- Reading passage:

Cash and deposits increased 0.42 billion yen YoY to 21.86 billion yen, though growth was moderate relative to the 8.47 billion yen net income, suggesting working capital absorption. Accounts receivable expanded 2.76 billion yen to 19.67 billion yen with days sales outstanding extending to 62 days, representing approximately 2.1 billion yen of cash tied up in receivables collection cycle. Inventory increased modestly by 0.09 billion yen to 0.11 billion yen, while accounts payable grew 1.3 billion yen, partially offsetting receivables growth. Net working capital absorption is estimated at approximately 2.1 billion yen, constraining operating cash conversion. Property, plant and equipment increased 7.98 billion yen to 110.77 billion yen, reflecting continued capacity expansion in warehouse and land assets that positions the company for future volume growth but requires sustained facility utilization to generate adequate returns. Short-term borrowings of 15.15 billion yen are well-covered by cash at 1.44 times, while the financial leverage ratio of 1.57 times and interest coverage of 61.8 times indicate strong debt servicing capacity. The combination of moderate cash accumulation despite strong earnings and elevated working capital absorption suggests cash generation quality requires attention through improved collection cycle management and optimal working capital deployment.

- Dataset items:
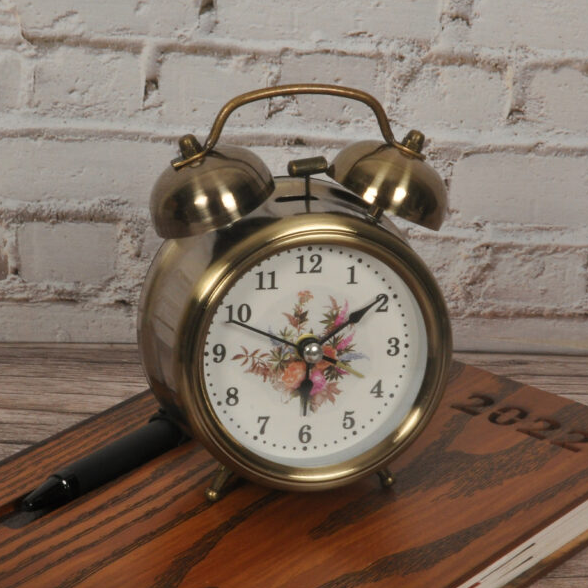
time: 6:09
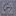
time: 2:38
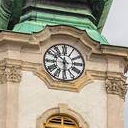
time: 5:51
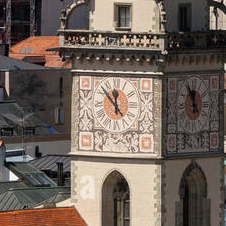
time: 11:54
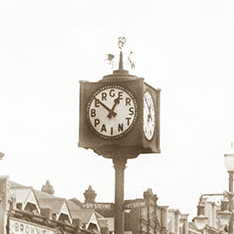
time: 12:51
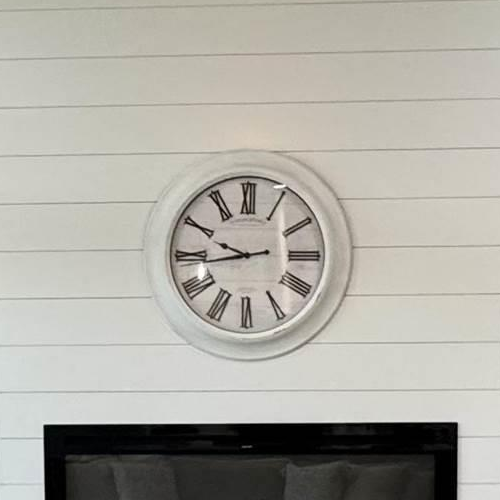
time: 9:43
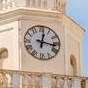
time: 12:16
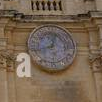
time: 12:41
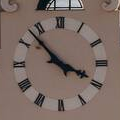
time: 3:52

- Exercise task: Extend the passage on cash, working capital and borrowings, starting right after its final sentence.

- Answer below:
Ordinary income of 12.31 billion yen versus operating income of 11.62 billion yen shows non-operating net contribution of approximately 0.69 billion yen, comprising primarily dividend income of 0.099 billion yen, interest income of 0.013 billion yen, and subsidies received, partially offset by interest expense of 0.188 billion yen. Non-operating income represents 0.6% of revenue at 0.69 billion yen, indicating core earnings are predominantly driven by operating activities with minimal reliance on financial or extraordinary items. The operating profit margin expansion of 45 basis points to 10.0% reflects genuine operational improvement through enhanced facility utilization and cost control rather than accounting adjustments or one-time gains. However, accounts receivable growth of 16.3% significantly outpaced revenue growth of 4.6%, resulting in days sales outstanding extending to 62 days from a tighter level previously, which suggests potential timing differences between revenue recognition and cash collection. This divergence between receivables growth and revenue growth indicates accruals-based earnings growth that may not yet be fully supported by cash conversion, warranting attention to collection efficiency. The absence of significant asset impairments, restructuring charges, or unusual gains supports the assessment that reported earnings reflect sustainable operational performance, though the working capital build merits continued monitoring for earnings quality confirmation.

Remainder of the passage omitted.